WHAT TO PRODUCE →
Which lines in the records below contain the word "something"? Copy each of them.

SOURCE DATA →
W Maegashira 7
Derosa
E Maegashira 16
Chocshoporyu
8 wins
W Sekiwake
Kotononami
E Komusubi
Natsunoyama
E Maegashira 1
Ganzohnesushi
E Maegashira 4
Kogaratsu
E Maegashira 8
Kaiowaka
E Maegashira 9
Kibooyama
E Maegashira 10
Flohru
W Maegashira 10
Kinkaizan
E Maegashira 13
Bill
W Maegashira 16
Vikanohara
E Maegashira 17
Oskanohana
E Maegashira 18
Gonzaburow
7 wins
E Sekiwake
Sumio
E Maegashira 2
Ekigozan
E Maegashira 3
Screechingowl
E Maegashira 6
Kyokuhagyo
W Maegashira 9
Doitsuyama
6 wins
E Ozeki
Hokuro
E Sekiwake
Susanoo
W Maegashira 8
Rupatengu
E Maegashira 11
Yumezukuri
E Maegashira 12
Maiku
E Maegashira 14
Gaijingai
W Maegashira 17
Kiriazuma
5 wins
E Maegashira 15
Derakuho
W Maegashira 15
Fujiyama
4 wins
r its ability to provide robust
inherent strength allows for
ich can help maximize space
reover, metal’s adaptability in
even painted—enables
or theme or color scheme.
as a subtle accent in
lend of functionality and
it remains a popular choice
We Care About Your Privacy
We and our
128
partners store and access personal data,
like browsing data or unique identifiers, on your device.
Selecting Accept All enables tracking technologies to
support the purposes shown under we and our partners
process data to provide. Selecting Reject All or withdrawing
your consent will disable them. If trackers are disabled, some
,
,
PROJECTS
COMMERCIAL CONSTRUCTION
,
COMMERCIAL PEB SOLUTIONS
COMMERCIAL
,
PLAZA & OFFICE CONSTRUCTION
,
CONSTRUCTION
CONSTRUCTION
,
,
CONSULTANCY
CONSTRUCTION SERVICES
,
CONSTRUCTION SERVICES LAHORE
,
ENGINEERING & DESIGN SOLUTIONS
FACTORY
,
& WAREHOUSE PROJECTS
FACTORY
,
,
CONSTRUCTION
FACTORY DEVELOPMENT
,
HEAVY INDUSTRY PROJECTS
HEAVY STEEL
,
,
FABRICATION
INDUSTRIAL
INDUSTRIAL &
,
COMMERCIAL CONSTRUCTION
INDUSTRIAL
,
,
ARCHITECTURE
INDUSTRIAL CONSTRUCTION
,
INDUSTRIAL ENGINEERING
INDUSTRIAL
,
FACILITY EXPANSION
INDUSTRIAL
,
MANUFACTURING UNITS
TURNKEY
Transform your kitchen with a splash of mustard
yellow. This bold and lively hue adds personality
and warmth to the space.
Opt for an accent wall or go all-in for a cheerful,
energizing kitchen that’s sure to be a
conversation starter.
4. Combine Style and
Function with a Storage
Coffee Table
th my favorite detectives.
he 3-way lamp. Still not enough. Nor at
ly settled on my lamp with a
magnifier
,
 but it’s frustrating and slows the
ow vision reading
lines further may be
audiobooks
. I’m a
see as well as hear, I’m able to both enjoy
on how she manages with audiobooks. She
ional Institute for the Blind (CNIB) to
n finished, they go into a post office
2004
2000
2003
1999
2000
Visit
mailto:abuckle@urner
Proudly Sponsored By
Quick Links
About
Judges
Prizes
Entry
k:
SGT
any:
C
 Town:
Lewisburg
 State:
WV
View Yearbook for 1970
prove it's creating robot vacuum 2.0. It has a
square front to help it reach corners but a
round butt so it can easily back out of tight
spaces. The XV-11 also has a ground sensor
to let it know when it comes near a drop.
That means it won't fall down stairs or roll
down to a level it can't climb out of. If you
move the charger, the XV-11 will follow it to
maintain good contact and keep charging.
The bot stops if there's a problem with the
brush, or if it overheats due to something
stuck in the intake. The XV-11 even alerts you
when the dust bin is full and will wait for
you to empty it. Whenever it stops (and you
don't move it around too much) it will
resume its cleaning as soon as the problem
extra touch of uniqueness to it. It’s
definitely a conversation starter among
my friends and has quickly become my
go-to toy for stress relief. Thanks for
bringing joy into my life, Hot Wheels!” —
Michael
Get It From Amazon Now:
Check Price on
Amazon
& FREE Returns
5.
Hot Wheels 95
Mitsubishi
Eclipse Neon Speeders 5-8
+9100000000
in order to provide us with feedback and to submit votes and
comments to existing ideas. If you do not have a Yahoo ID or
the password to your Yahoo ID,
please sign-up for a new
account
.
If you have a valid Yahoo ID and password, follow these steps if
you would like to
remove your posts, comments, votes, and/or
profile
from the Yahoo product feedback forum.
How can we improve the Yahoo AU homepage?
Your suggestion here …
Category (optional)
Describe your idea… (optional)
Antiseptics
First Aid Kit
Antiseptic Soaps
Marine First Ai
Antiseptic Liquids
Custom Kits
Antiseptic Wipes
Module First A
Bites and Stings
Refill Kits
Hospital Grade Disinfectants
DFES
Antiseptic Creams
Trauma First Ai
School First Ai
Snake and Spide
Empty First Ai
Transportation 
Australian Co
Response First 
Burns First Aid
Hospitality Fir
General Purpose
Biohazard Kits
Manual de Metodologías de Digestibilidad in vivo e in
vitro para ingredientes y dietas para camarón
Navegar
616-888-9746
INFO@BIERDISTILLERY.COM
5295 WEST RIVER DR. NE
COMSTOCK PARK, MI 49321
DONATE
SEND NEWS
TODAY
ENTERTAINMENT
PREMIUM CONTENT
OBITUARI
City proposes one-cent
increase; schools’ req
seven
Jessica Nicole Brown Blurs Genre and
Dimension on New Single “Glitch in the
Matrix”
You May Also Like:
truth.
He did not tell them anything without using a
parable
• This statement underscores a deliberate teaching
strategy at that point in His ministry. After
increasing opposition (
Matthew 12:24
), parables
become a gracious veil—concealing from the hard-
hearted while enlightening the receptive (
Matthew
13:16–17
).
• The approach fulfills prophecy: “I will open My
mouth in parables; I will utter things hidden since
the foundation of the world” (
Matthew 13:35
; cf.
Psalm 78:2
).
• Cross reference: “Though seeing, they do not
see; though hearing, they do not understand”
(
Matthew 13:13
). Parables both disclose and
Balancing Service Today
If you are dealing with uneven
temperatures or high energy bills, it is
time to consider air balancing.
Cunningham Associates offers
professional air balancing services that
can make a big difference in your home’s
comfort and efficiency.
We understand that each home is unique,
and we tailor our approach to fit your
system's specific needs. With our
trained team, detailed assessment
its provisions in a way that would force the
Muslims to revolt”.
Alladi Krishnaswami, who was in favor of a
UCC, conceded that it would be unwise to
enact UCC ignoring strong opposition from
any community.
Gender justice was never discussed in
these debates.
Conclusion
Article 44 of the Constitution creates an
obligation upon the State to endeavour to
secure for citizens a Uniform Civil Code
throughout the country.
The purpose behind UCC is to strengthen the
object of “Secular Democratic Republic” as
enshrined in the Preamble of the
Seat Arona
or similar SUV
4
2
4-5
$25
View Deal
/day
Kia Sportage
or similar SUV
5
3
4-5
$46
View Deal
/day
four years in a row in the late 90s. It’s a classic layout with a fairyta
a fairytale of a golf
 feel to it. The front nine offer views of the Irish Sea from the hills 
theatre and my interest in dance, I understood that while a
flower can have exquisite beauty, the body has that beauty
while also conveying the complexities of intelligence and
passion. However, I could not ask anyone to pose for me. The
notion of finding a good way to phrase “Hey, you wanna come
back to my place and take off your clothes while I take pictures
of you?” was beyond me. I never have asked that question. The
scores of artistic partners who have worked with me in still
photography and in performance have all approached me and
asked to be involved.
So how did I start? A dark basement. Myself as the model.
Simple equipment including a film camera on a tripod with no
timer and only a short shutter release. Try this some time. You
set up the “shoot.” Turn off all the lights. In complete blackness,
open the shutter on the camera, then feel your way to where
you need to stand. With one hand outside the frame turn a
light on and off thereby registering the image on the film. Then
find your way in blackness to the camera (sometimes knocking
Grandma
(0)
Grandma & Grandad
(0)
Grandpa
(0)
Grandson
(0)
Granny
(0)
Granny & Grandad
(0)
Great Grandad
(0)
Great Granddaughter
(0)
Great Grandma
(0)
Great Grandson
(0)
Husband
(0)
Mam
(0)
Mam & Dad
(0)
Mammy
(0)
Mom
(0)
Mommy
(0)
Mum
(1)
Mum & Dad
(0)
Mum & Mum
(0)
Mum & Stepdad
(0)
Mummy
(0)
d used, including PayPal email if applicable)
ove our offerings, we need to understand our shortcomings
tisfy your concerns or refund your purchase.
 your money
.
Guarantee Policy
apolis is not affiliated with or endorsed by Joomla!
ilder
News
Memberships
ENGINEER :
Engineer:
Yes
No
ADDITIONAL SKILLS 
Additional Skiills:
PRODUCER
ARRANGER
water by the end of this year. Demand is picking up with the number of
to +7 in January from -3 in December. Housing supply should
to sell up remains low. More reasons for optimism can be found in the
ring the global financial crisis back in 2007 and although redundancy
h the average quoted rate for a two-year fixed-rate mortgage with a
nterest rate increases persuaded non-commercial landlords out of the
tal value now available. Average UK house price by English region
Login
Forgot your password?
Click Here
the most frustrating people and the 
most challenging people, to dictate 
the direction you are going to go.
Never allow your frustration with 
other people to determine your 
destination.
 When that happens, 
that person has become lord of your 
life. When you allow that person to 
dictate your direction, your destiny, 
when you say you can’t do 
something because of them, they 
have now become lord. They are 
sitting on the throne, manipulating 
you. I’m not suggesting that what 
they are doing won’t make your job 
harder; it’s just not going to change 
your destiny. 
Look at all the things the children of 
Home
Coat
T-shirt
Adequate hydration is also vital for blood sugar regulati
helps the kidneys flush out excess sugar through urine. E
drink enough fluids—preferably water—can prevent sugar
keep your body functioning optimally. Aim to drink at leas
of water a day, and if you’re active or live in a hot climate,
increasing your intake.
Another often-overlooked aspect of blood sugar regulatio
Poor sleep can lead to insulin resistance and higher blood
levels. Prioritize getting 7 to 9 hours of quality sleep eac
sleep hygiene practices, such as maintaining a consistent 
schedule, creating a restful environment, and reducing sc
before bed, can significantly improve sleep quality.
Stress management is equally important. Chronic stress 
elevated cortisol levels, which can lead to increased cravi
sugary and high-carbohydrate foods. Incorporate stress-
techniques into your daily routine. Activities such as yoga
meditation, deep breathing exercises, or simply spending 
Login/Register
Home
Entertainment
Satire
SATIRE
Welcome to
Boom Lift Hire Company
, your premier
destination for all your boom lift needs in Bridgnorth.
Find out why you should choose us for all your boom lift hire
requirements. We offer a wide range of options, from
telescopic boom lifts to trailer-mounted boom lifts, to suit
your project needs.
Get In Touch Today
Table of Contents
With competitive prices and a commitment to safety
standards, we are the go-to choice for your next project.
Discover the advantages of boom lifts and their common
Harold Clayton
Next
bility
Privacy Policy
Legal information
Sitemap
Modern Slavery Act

ANSWER FOR THIS EXERCISE →
brush, or if it overheats due to something
something because of them, they 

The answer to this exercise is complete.